◆ Task item
From the material below, reproduce exactly the stretch of lines that begins with the line holding "commitment of our dedicate" and ends with the line holding "Permanent & Washer Safe, 18", skipping the pictures.

[Data supplied Boundary: Start]

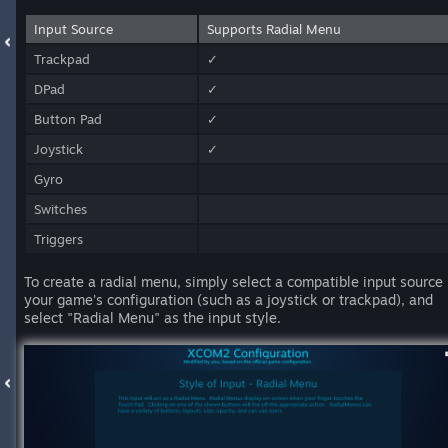
Input Source
Supports Radial Menu
Trackpad
✓
DPad
✓
Button Pad
✓
Joystick
✓
Gyro
Switches
Triggers
To create a radial menu, simply select a compatible input source 
your game's configuration (such as a joystick or trackpad), and
select "Radial Menu" as the input style.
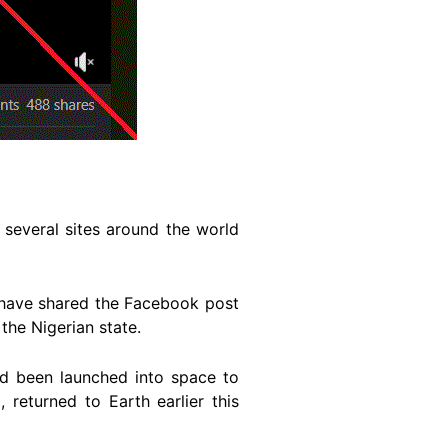
 several sites around the world
have shared the Facebook post
the Nigerian state.
ad been launched into space to
 returned to Earth earlier this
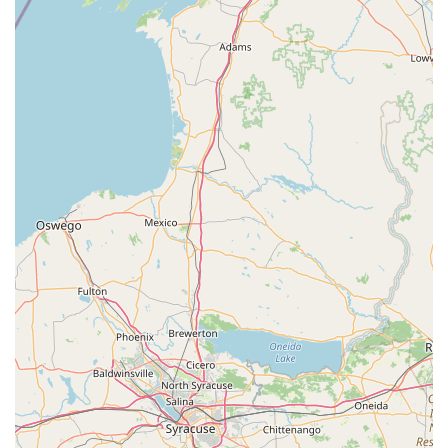
Address: 2 N Maple Ave, Ridgely, MD 21660, USA
Phone: (410) 634-2430
What is worth choosing
When searching for a dance studio in the Ridgely,
Maryland area, To the Pointe offers a comprehensive and
deeply rooted community experience that makes it a
compelling choice. What is particularly worth choosing
about this studio is its holistic approach to performing arts
education. It's not just a place for dance; it's a hub where a
variety of creative disciplines—from ballet and acro to
piano and drum lessons—are offered under one roof. This
provides a unique opportunity for students to explore
different artistic outlets and develop a broad range of
skills, all while fostering a love for the arts. The studio's
commitment to providing a curriculum for all ages, from
toddlers in preschool ballet to adults in various classes,
ensures that it can be a place of growth for an entire
family.
The studio's dedication to accessibility, with its wheelchair-
accessible entrance and parking, demonstrates a genuine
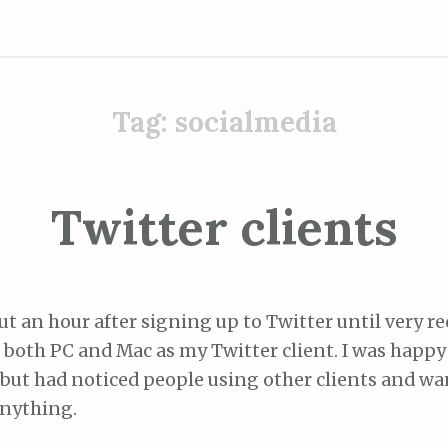
Tag:
socialmedia
Twitter clients
t an hour after signing up to Twitter until very re
both PC and Mac as my Twitter client. I was happy 
, but had noticed people using other clients and wan
nything.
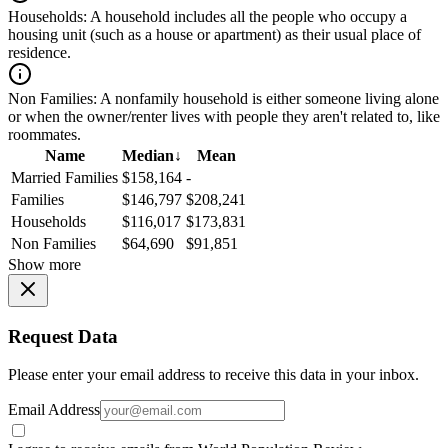
Households:
A household includes all the people who occupy a
housing unit (such as a house or apartment) as their usual place of
residence.
Non Families:
A nonfamily household is either someone living alone
or when the owner/renter lives with people they aren't related to, like
roommates.
Name
Median
↓
Mean
Married Families
$158,164
-
Families
$146,797
$208,241
Households
$116,017
$173,831
Non Families
$64,690
$91,851
Show more
Request Data
Please enter your email address to receive this data in your inbox.
Email Address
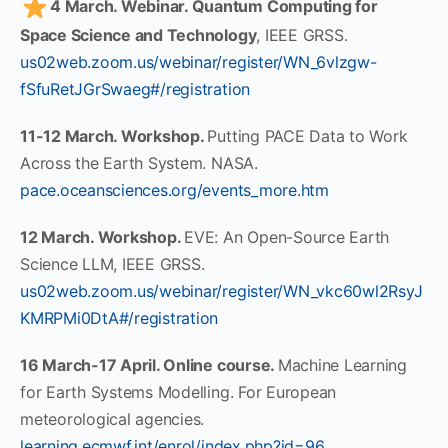
4 March. Webinar. Quantum Computing for
Space Science and Technology
, IEEE GRSS.
us02web.zoom.us/webinar/register/WN_6vlzgw-
fSfuRetJGrSwaeg#/registration
11-12 March. Workshop.
Putting PACE Data to Work
Across the Earth System. NASA.
pace.oceansciences.org/events_more.htm
12 March. Workshop.
EVE: An Open-Source Earth
Science LLM, IEEE GRSS.
us02web.zoom.us/webinar/register/WN_vkc60wl2RsyJ
KMRPMi0DtA#/registration
16 March-17 April. Online course.
Machine Learning
for Earth Systems Modelling. For European
meteorological agencies.
learning.ecmwf.int/enrol/index.php?id=96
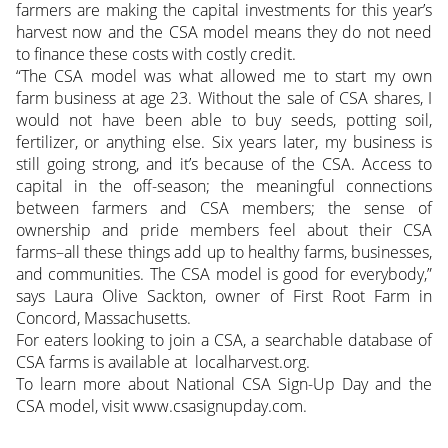
farmers are making the capital investments for this year’s
harvest now and the CSA model means they do not need
to finance these costs with costly credit.
“The CSA model was what allowed me to start my own
farm business at age 23. Without the sale of CSA shares, I
would not have been able to buy seeds, potting soil,
fertilizer, or anything else. Six years later, my business is
still going strong, and it’s because of the CSA. Access to
capital in the off-season; the meaningful connections
between farmers and CSA members; the sense of
ownership and pride members feel about their CSA
farms–all these things add up to healthy farms, businesses,
and communities. The CSA model is good for everybody,”
says Laura Olive Sackton, owner of First Root Farm in
Concord, Massachusetts.
For eaters looking to join a CSA, a searchable database of
CSA farms is available at localharvest.org.
To learn more about National CSA Sign-Up Day and the
CSA model, visit www.csasignupday.com.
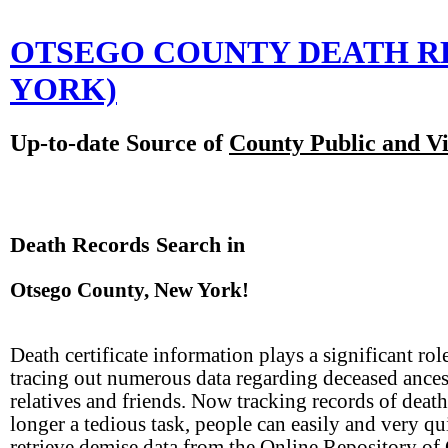
OTSEGO COUNTY DEATH 
YORK)
Up-to-date Source of
County Public and Vi
Death Records Search in
Otsego County, New York!
Death certificate information plays a significant rol
tracing out numerous data regarding deceased ances
relatives and friends. Now tracking records of death
longer a tedious task, people can easily and very qu
retrieve demise data from the Online Repository of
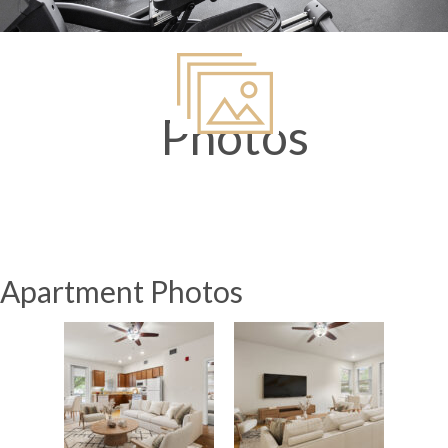
Photos
Apartment Photos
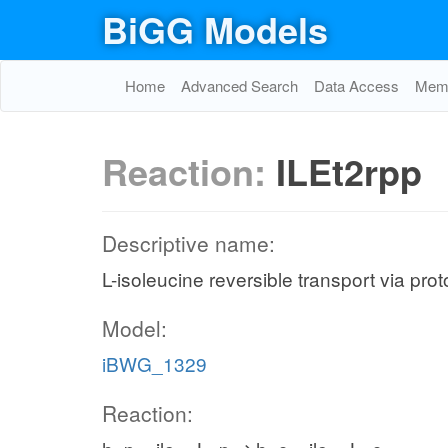
BiGG Models
Home
Advanced Search
Data Access
Memo
Reaction:
ILEt2rpp
Descriptive name:
L-isoleucine reversible transport via pro
Model:
iBWG_1329
Reaction:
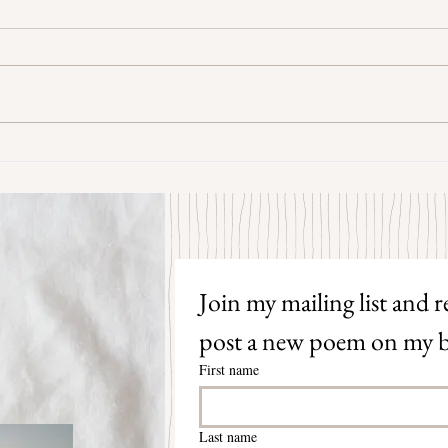
Some Senryū by John Brehm
The S
Join my mailing list and re
post a new poem on my b
First name
Last name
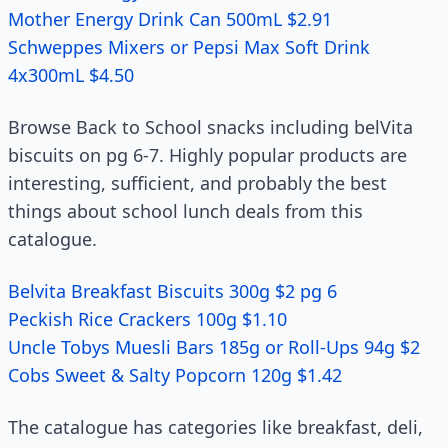
Mother Energy Drink Can 500mL $2.91
Schweppes Mixers or Pepsi Max Soft Drink
4x300mL $4.50
Browse Back to School snacks including belVita
biscuits on pg 6-7. Highly popular products are
interesting, sufficient, and probably the best
things about school lunch deals from this
catalogue.
Belvita Breakfast Biscuits 300g $2 pg 6
Peckish Rice Crackers 100g $1.10
Uncle Tobys Muesli Bars 185g or Roll-Ups 94g $2
Cobs Sweet & Salty Popcorn 120g $1.42
The catalogue has categories like breakfast, deli,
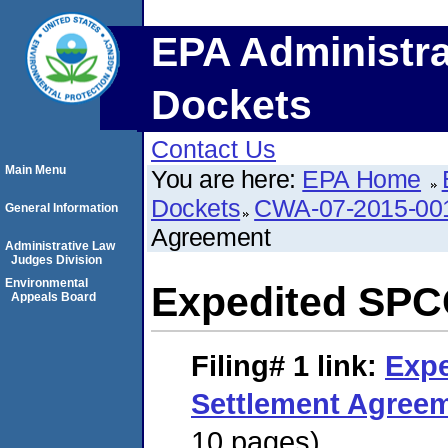
EPA Administra
Dockets
Contact Us
Main Menu
You are here:
EPA Home
Dockets
CWA-07-2015-00
General Information
Agreement
Administrative Law
Judges Division
Environmental
Expedited SPC
Appeals Board
Filing# 1
link:
Exp
Settlement Agree
10 pages)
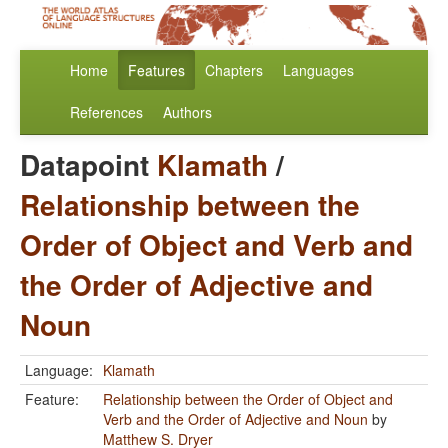
Home
Features
Chapters
Languages
References
Authors
Datapoint
Klamath
/
Relationship between the
Order of Object and Verb and
the Order of Adjective and
Noun
Language:
Klamath
Feature:
Relationship between the Order of Object and
Verb and the Order of Adjective and Noun
by
Matthew S. Dryer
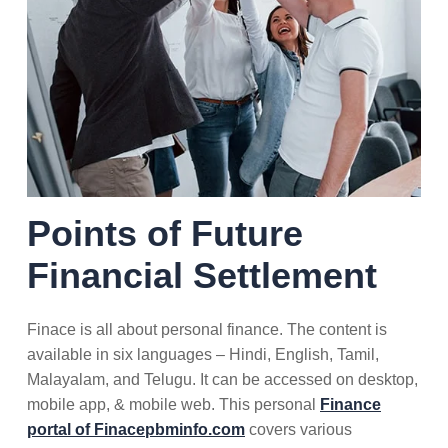
Points of Future
Financial Settlement
Finace is all about personal finance. The content is
available in six languages – Hindi, English, Tamil,
Malayalam, and Telugu. It can be accessed on desktop,
mobile app, & mobile web. This personal
Finance
portal of Finacepbminfo.com
covers various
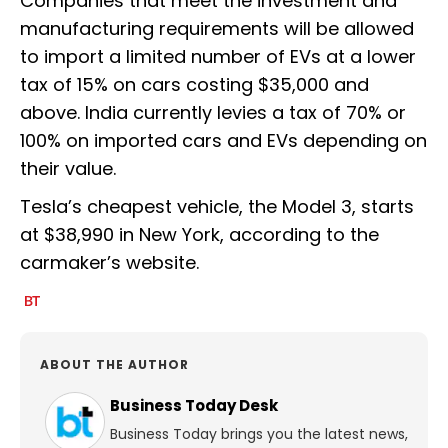
Companies that meet the investment and
manufacturing requirements will be allowed
to import a limited number of EVs at a lower
tax of 15% on cars costing $35,000 and
above. India currently levies a tax of 70% or
100% on imported cars and EVs depending on
their value.
Tesla’s cheapest vehicle, the Model 3, starts
at $38,990 in New York, according to the
carmaker’s website.
ABOUT THE AUTHOR
Business Today Desk
Business Today brings you the latest news,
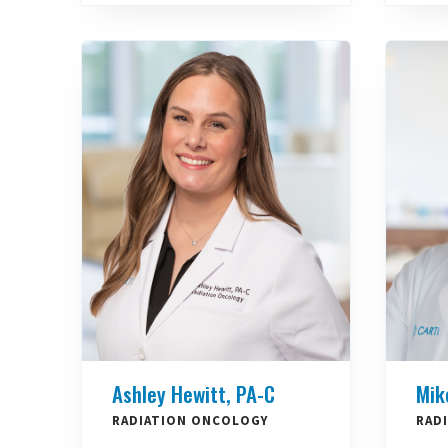
Ashley Hewitt, PA-C
Mik
RADIATION ONCOLOGY
RAD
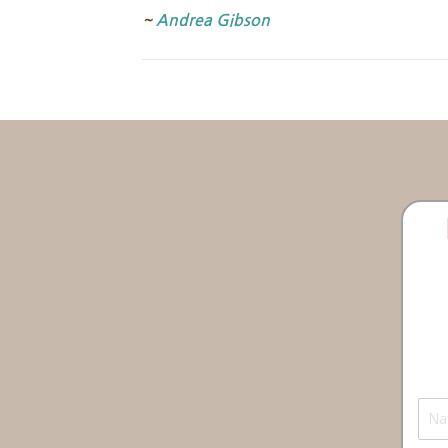
~
Andrea Gibson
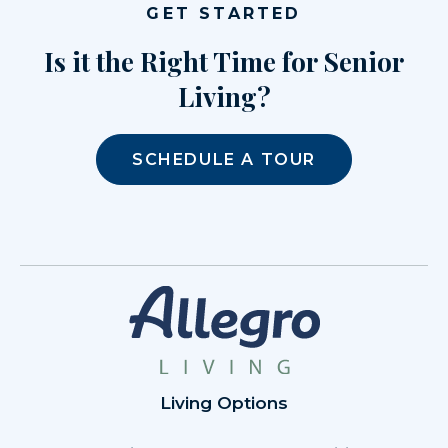
GET STARTED
Is it the Right Time for Senior
Living?
SCHEDULE A TOUR
Living Options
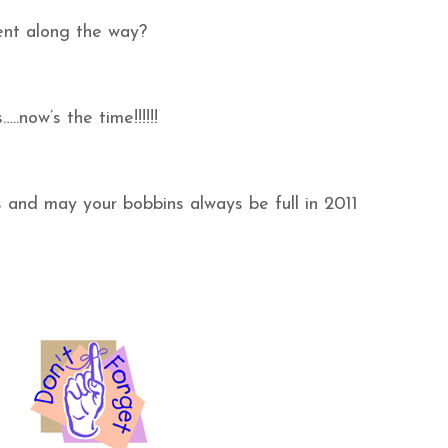
nt along the way?
..now’s the time!!!!!!
and may your bobbins always be full in 2011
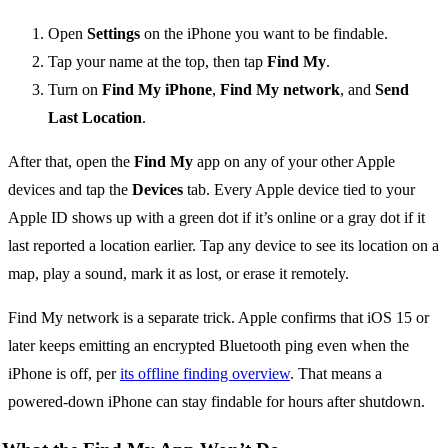
Open
Settings
on the iPhone you want to be findable.
Tap your name at the top, then tap
Find My
.
Turn on
Find My iPhone
,
Find My network
, and
Send
Last Location
.
After that, open the
Find My
app on any of your other Apple
devices and tap the
Devices
tab. Every Apple device tied to your
Apple ID shows up with a green dot if it’s online or a gray dot if it
last reported a location earlier. Tap any device to see its location on a
map, play a sound, mark it as lost, or erase it remotely.
Find My network is a separate trick. Apple confirms that iOS 15 or
later keeps emitting an encrypted Bluetooth ping even when the
iPhone is off, per
its offline finding overview
. That means a
powered-down iPhone can stay findable for hours after shutdown.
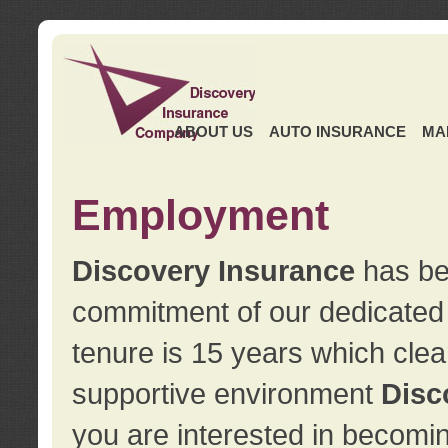
ABOUT US
AUTO INSURANCE
MA
Employment
Discovery Insurance
has ben
commitment of our dedicate
tenure is 15 years which clea
supportive environment
Disc
you are interested in becomin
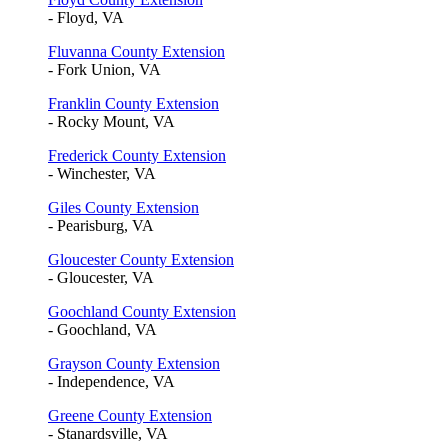
- Floyd, VA
Fluvanna County Extension
- Fork Union, VA
Franklin County Extension
- Rocky Mount, VA
Frederick County Extension
- Winchester, VA
Giles County Extension
- Pearisburg, VA
Gloucester County Extension
- Gloucester, VA
Goochland County Extension
- Goochland, VA
Grayson County Extension
- Independence, VA
Greene County Extension
- Stanardsville, VA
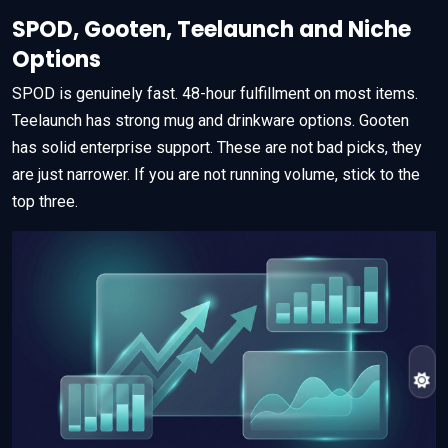
SPOD, Gooten, Teelaunch and Niche
Options
SPOD is genuinely fast. 48-hour fulfillment on most items.
Teelaunch has strong mug and drinkware options. Gooten
has solid enterprise support. These are not bad picks, they
are just narrower. If you are not running volume, stick to the
top three.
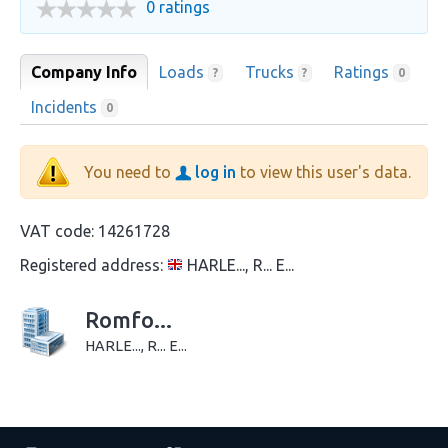
0 ratings
Company Info
Loads
Trucks
Ratings
?
?
0
Incidents
0
You need to
log in
to view this user's data.
VAT code:
14261728
Registered address:
HARLE..., R... E...
Romfo...
HARLE..., R... E...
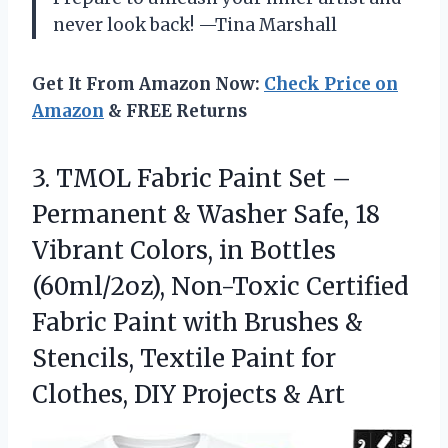
never look back! —Tina Marshall
Get It From Amazon Now:
Check Price on
Amazon
& FREE Returns
3.
TMOL Fabric Paint Set
–
Permanent & Washer Safe, 18
Vibrant Colors, in Bottles
(60ml/2oz), Non-Toxic Certified
Fabric Paint with Brushes &
Stencils, Textile Paint for
Clothes, DIY Projects & Art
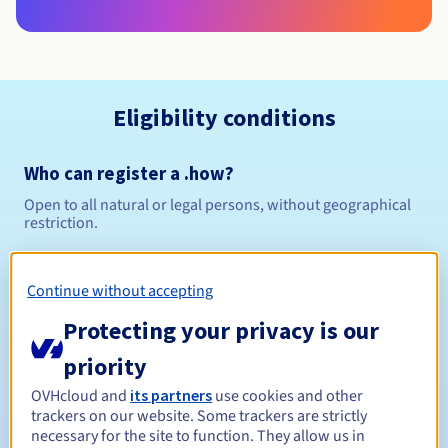
Eligibility conditions
Who can register a .how?
Open to all natural or legal persons, without geographical
restriction.
Management rules and notifications
Continue without accepting
Between 1 and 10 years
Registration period
Protecting your privacy is our
priority
OVHcloud and
its partners
use cookies and other
Between 1 and 10 years
Renewal period
trackers on our website. Some trackers are strictly
necessary for the site to function. They allow us in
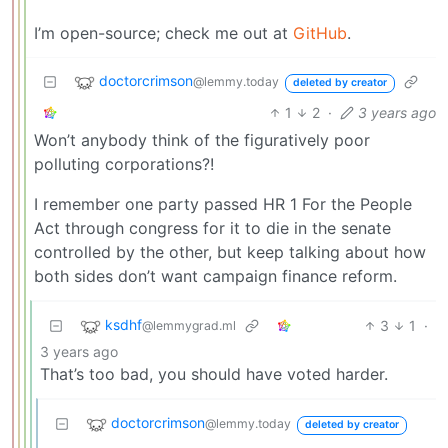
I’m open-source; check me out at
GitHub
.
doctorcrimson
@lemmy.today
deleted by creator
1
2
·
3 years ago
Won’t anybody think of the figuratively poor
polluting corporations?!
I remember one party passed HR 1 For the People
Act through congress for it to die in the senate
controlled by the other, but keep talking about how
both sides don’t want campaign finance reform.
ksdhf
3
1
·
@lemmygrad.ml
3 years ago
That’s too bad, you should have voted harder.
doctorcrimson
@lemmy.today
deleted by creator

[Data supplied Boundary: End]

◆ Response area
commitment of our dedicate
tenure is 15 years which clea
supportive environment
Disc
you are interested in becomin
- Floyd, VA
Fluvanna County Extension
- Fork Union, VA
Franklin County Extension
- Rocky Mount, VA
Frederick County Extension
- Winchester, VA
Giles County Extension
- Pearisburg, VA
Gloucester County Extension
- Gloucester, VA
Goochland County Extension
- Goochland, VA
Grayson County Extension
- Independence, VA
Greene County Extension
- Stanardsville, VA
SPOD, Gooten, Teelaunch and Niche
Options
SPOD is genuinely fast. 48-hour fulfillment on most items.
Teelaunch has strong mug and drinkware options. Gooten
has solid enterprise support. These are not bad picks, they
are just narrower. If you are not running volume, stick to the
top three.
0 ratings
Company Info
Loads
Trucks
Ratings
?
?
0
Incidents
0
You need to
log in
to view this user's data.
VAT code:
14261728
Registered address:
HARLE..., R... E...
Romfo...
HARLE..., R... E...
never look back! —Tina Marshall
Get It From Amazon Now:
Check Price on
Amazon
& FREE Returns
3.
TMOL Fabric Paint Set
–
Permanent & Washer Safe, 18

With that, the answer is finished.